**Job:** Reproduce, word for word, the stretch of the restaurant review from "as you can get." through "things. I do now.".
___ Document extract
Coffin Bay, Smokey Bay, Streaky Bay. The best, cleanest, most
briny, oysters in any river or ocean in this world.
And
I said so. The waiter, straight-faced, came back to tell me the
Pacific oysters were, in fact, from South Australia. What is this
South Australian defence? That’s what the young waitress
told me about the “sardines turned whitebait” in Beechworth.
I
knew I was being lied to but I ordered four anyway. And I love
the way that in many classy restaurants these days you can order
two or four or six oysters. Even though it gives the eatery owner
the excuse to charge you up to four dollars a piece. I think $3.80
at Hugo’s in Sydney is my record to date.
(Reminds
me of the time I owned Sardi’s Restaurant in Melbourne about
twenty-five years ago. I instructed the chef to always serve seven
when somebody ordered half a dozen and thirteen, a baker’s
dozen, when they ordered 12. Got people excited. We just added
ten cents to the original price.)
At
Arte e Cucina they weren’t South Australian oysters. They
were, I suspect, fat and strong, Tasmanian ones. Still I ate them.
Although they declined to batter and fry them and had slices of
lemon but no lime to enhance them.
Ms.
Gee, my literary whipmaster, loved them but then she raves about
New Zealand Bluff oysters, from the shadow of Stewart Island and
on the brink of Antarctica, which are as strong and “oystery”
as you can get.
When I was a kid my Dad used to bring them home from the local
fish shop in an elongated jar we called “a pottle”.
He would take the top off and we would get a whiff of the briny,
pungent mollusks and I couldn’t imagine how anybody could
actually swallow these slippery, grey, things. I do now.
This
is not to bag Arte e Cucina. It could become a Sydney favourite.
In fact it will. And it is for a lot of well-heeled, so-called
movers and shakers. The night I was there recently other noshers
included Andrew Peacock, Laurie “Snake Eyes” Brereton
and the handsome bloke who owns Wizard Home Loans.
For
a main course I stuck to my “nightly nibbles” which
has ripped heaps of weight off me and went for a second entrée
only. Three out of four people at our table ordered the same dish:
carpaccio di trota salmonata. That’s a raw ocean trout carpaccio
with a mound of julienne vegetables and some lime. The same lime
they couldn’t find for my oysters.
It
was stunning. They also had what I didn’t sample but a fellow
guest raved about: a big mushroom soup that spelled the word fungi
in capital letters.
A
good night in a great place. Just don’t bullshit me about
stuff that supposedly comes from South Australia.
______
___ Record excerpts
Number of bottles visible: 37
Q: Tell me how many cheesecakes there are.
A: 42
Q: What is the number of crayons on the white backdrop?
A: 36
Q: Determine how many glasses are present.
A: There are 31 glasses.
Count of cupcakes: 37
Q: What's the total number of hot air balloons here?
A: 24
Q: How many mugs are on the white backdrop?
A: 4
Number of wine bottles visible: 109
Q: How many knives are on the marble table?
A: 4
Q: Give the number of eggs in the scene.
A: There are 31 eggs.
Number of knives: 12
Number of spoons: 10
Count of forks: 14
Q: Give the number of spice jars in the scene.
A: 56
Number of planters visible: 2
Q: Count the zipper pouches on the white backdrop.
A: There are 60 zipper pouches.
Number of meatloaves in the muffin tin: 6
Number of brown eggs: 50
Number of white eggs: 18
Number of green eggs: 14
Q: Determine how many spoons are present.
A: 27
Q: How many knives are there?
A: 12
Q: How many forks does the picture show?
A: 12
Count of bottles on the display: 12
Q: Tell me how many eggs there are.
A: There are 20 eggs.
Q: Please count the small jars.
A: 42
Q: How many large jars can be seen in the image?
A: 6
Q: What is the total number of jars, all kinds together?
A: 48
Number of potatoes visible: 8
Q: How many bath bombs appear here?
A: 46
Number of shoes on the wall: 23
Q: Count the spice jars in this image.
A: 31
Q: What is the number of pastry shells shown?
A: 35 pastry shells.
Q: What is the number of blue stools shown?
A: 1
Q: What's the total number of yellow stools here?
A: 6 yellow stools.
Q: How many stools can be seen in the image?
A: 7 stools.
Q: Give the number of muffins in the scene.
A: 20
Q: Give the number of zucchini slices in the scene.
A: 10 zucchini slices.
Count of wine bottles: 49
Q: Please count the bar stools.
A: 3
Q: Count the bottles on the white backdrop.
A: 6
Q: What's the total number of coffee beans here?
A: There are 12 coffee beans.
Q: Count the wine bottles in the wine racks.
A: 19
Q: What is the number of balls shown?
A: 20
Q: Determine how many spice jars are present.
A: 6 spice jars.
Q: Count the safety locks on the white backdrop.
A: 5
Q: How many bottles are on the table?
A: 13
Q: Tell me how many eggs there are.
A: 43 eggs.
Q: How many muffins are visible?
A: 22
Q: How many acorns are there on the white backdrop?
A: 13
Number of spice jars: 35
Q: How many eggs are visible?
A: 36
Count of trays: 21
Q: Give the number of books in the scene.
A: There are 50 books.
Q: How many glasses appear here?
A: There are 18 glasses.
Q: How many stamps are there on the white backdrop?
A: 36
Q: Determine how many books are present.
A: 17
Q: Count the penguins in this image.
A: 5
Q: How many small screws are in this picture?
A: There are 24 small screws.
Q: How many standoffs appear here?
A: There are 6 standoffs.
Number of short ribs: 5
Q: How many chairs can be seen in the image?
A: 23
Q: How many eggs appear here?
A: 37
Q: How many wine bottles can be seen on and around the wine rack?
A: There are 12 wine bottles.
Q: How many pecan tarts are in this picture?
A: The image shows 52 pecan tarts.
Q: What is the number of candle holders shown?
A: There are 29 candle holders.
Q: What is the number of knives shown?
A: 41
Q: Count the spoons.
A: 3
______
**Full answer:**
as you can get.
When I was a kid my Dad used to bring them home from the local
fish shop in an elongated jar we called “a pottle”.
He would take the top off and we would get a whiff of the briny,
pungent mollusks and I couldn’t imagine how anybody could
actually swallow these slippery, grey, things. I do now.